Written request :: Write each of the records below as a numbered list of its lines, skipping any blank lines.

Provided information ::
* * *
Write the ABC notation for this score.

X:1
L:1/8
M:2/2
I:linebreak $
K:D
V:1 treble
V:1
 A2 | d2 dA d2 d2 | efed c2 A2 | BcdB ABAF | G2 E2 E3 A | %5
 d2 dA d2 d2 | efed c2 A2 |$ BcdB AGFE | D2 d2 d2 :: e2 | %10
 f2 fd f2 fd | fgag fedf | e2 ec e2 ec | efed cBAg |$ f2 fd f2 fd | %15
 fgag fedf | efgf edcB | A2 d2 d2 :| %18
* * *
Completed exercise ::
1. Write the ABC notation for this score.
2. X:1
3. L:1/8
4. M:2/2
5. I:linebreak $
6. K:D
7. V:1 treble
8. V:1
9.  A2 | d2 dA d2 d2 | efed c2 A2 | BcdB ABAF | G2 E2 E3 A | %5
10.  d2 dA d2 d2 | efed c2 A2 |$ BcdB AGFE | D2 d2 d2 :: e2 | %10
11.  f2 fd f2 fd | fgag fedf | e2 ec e2 ec | efed cBAg |$ f2 fd f2 fd | %15
12.  fgag fedf | efgf edcB | A2 d2 d2 :| %18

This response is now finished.